• _How to complete this task_: In the records that follow, the lines from the one containing "potted plant: none" to the one containing "dish towel: present", inclusive, are to be given again exactly.

• _Entries supplied_:
*** Begin section ***
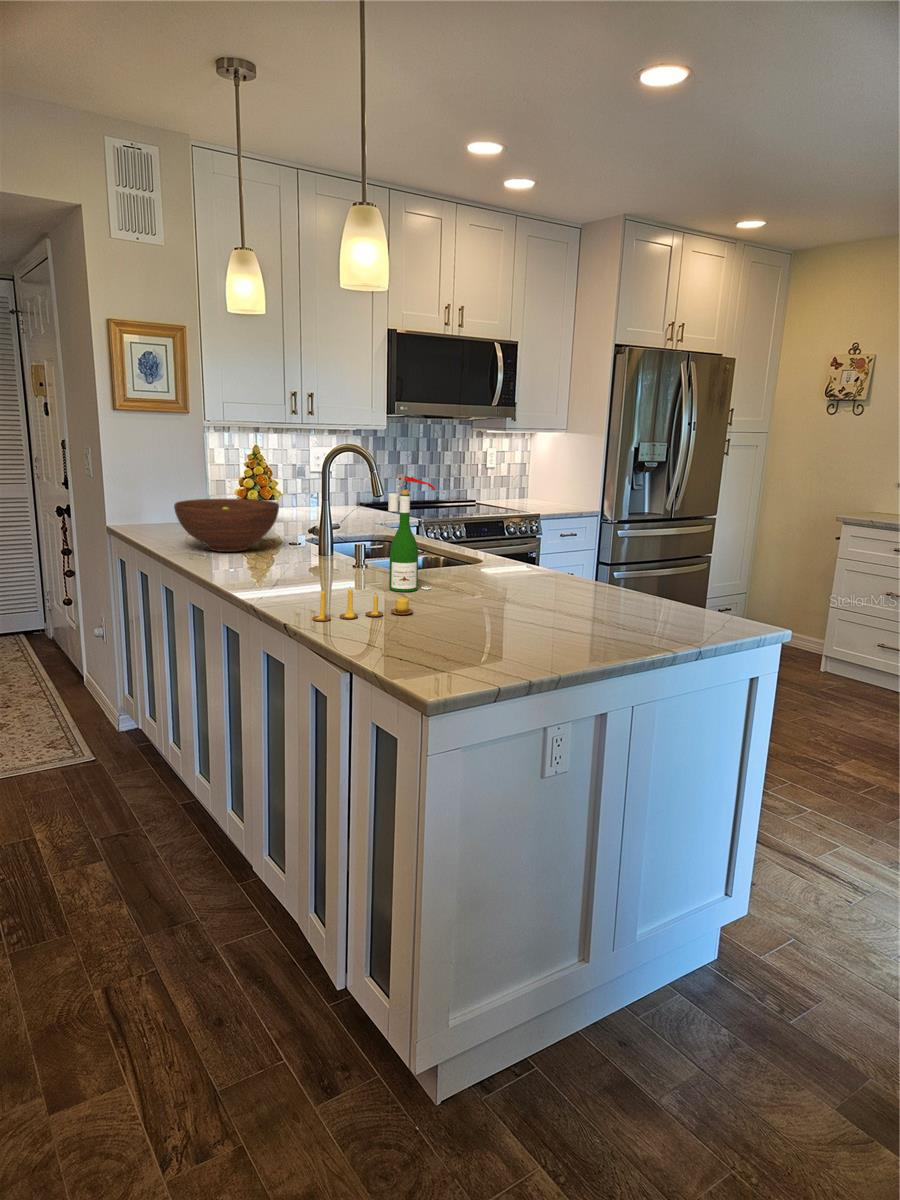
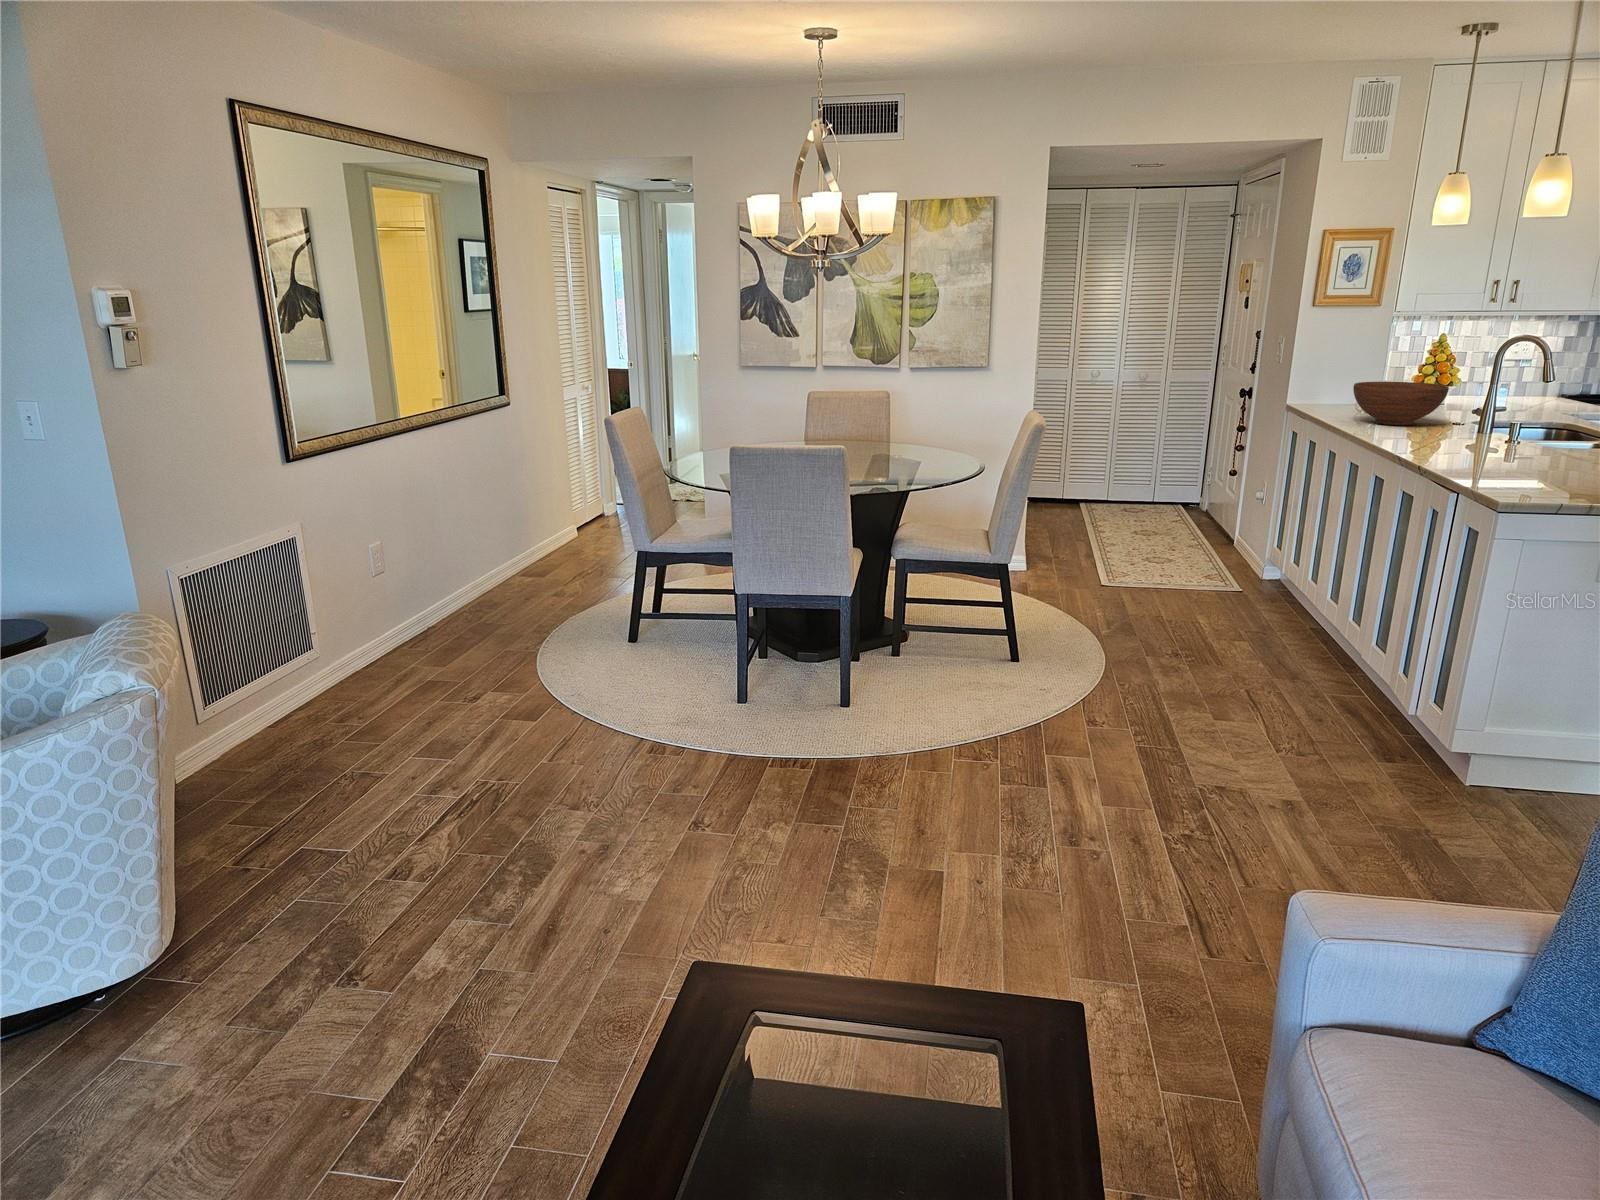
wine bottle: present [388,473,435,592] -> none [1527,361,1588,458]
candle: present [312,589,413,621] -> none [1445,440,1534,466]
*** End section ***
*** Begin section ***
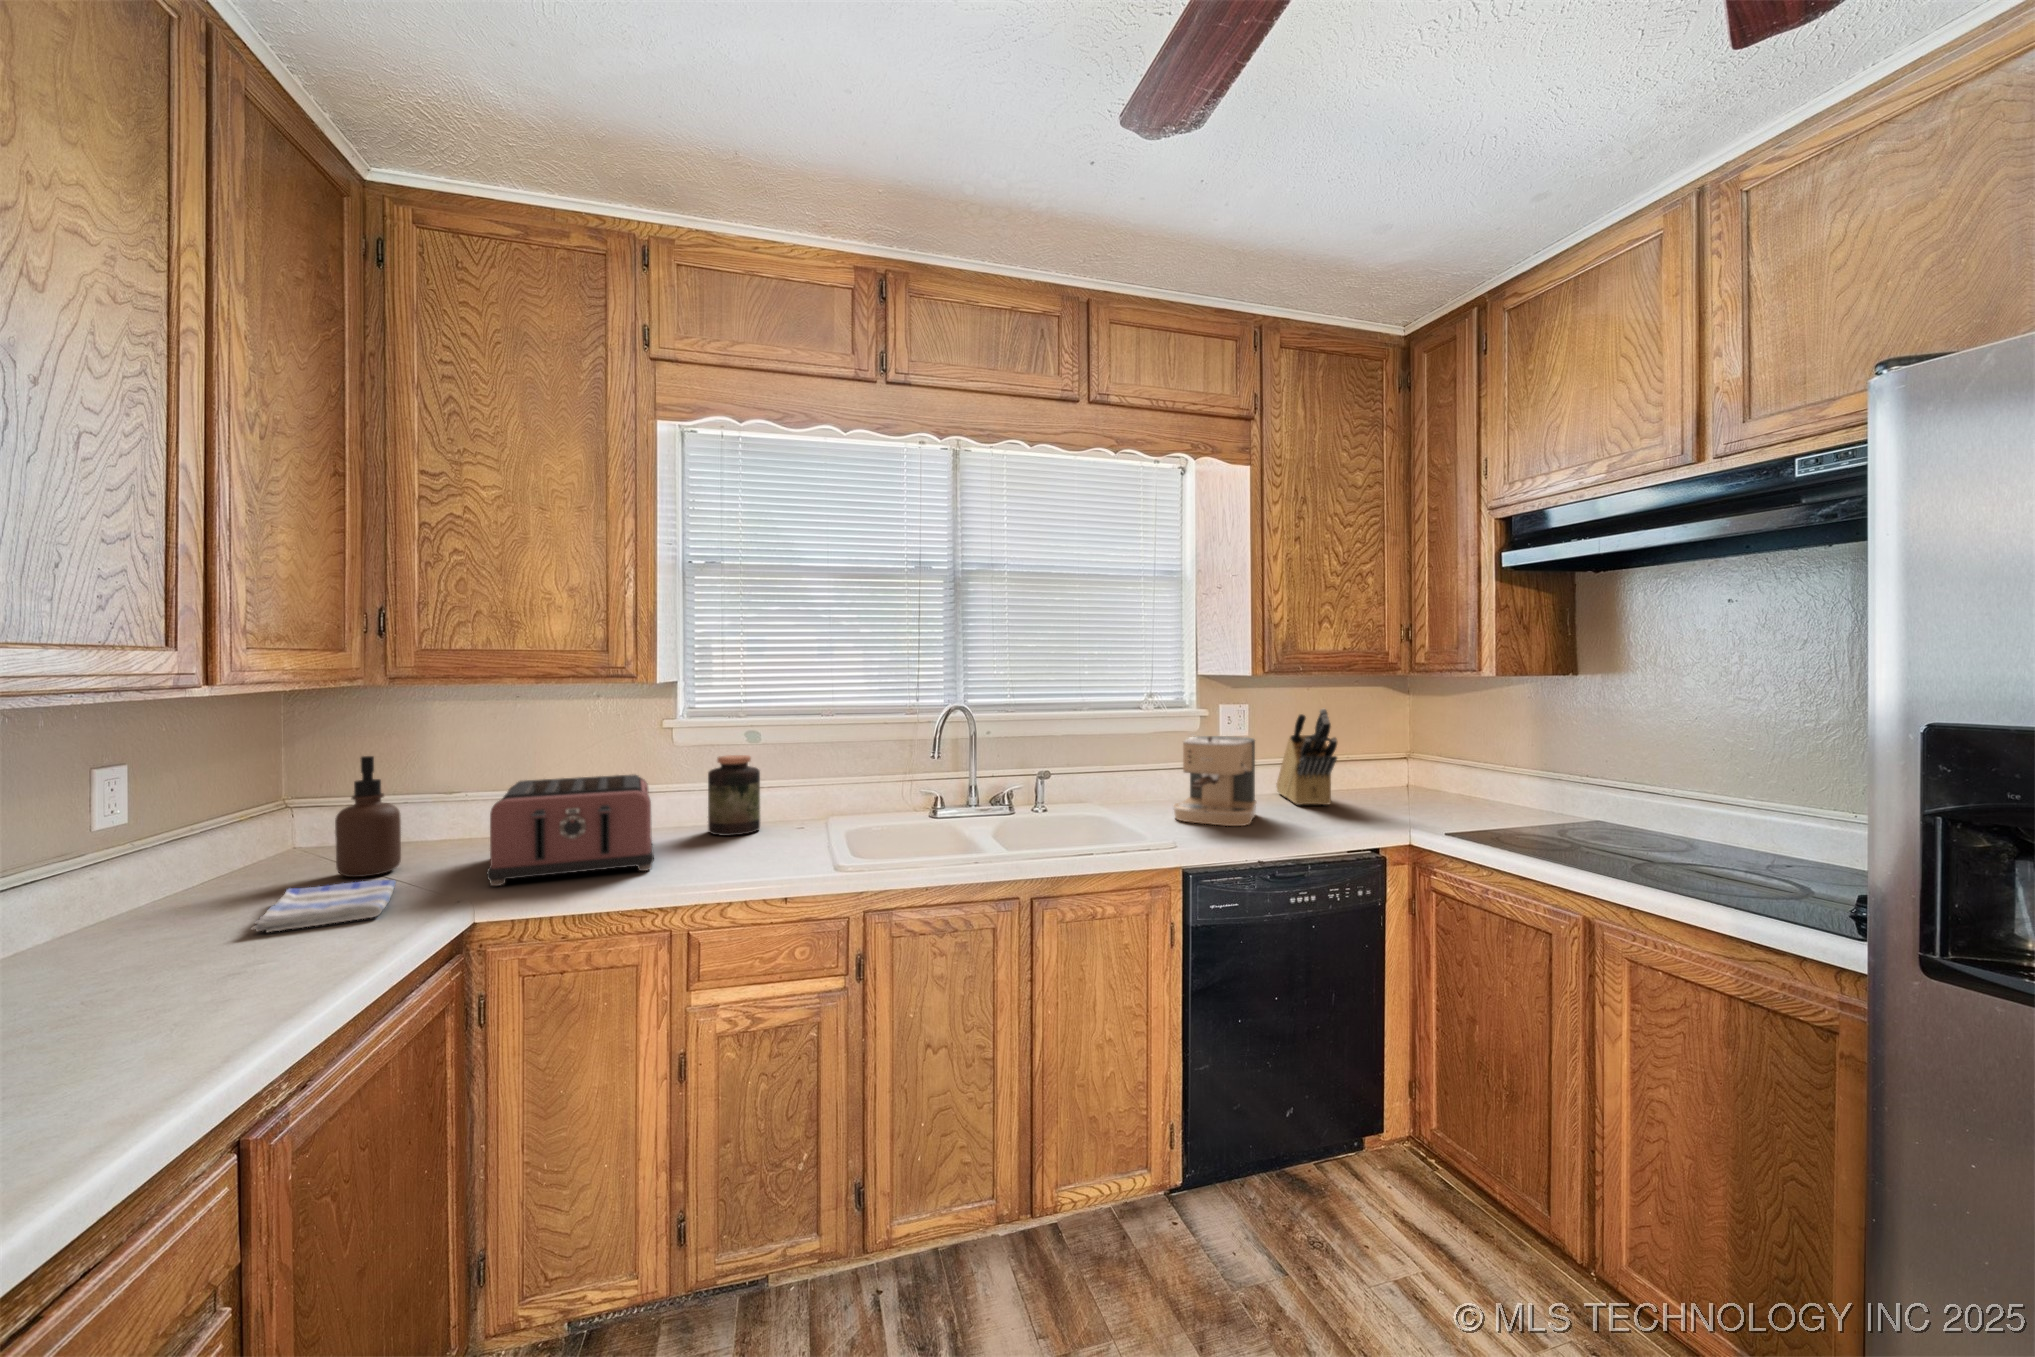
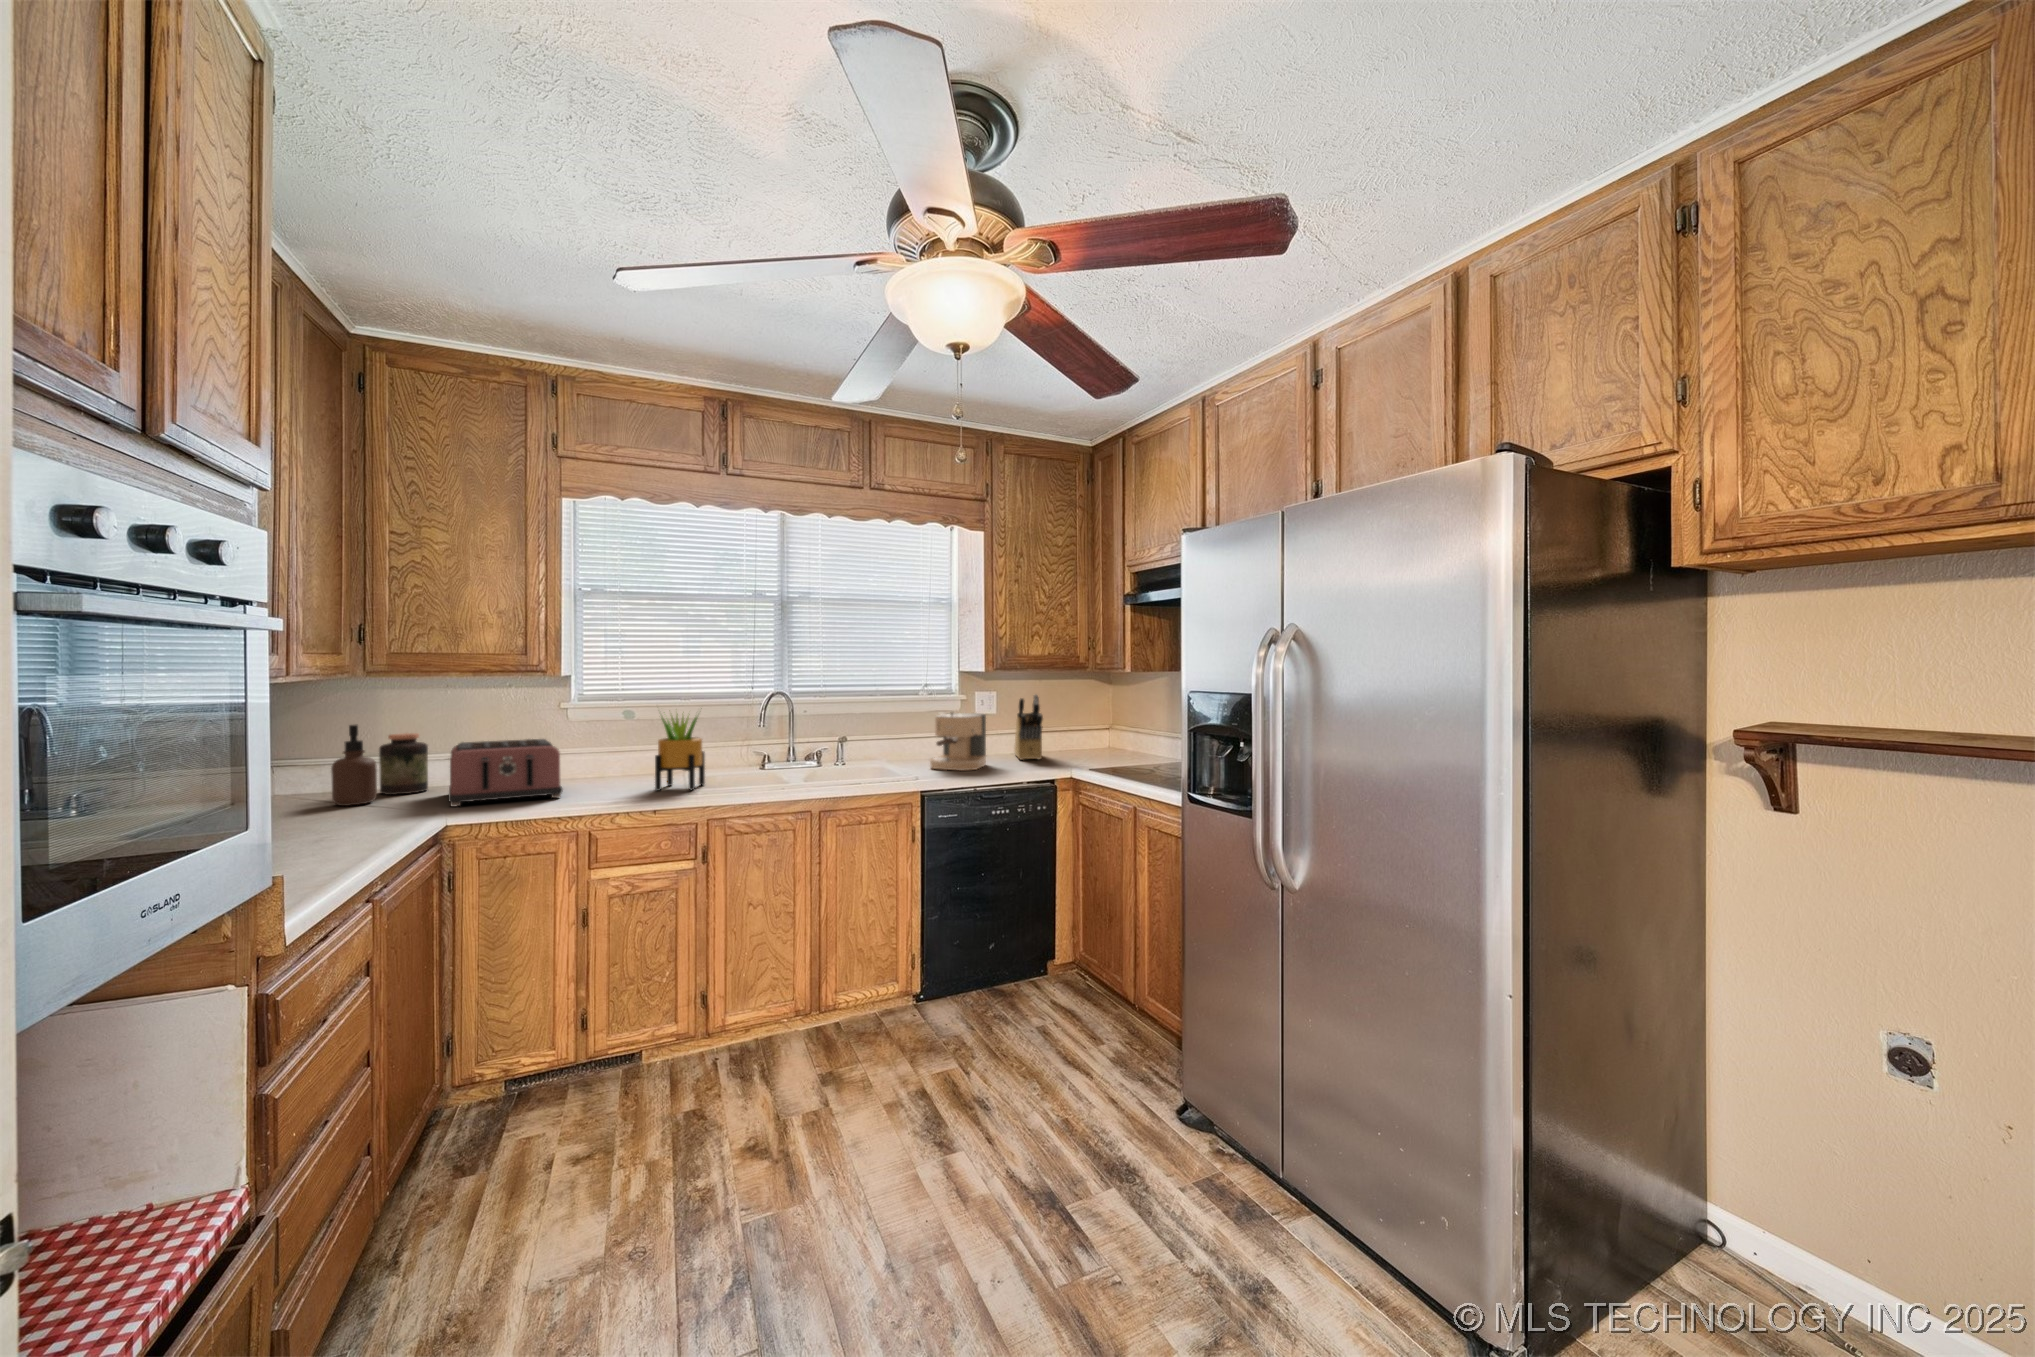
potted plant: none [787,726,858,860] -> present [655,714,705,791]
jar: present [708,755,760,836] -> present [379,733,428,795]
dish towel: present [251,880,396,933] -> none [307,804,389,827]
*** End section ***
• _Written solution_:
potted plant: none [787,726,858,860] -> present [655,714,705,791]
jar: present [708,755,760,836] -> present [379,733,428,795]
dish towel: present [251,880,396,933] -> none [307,804,389,827]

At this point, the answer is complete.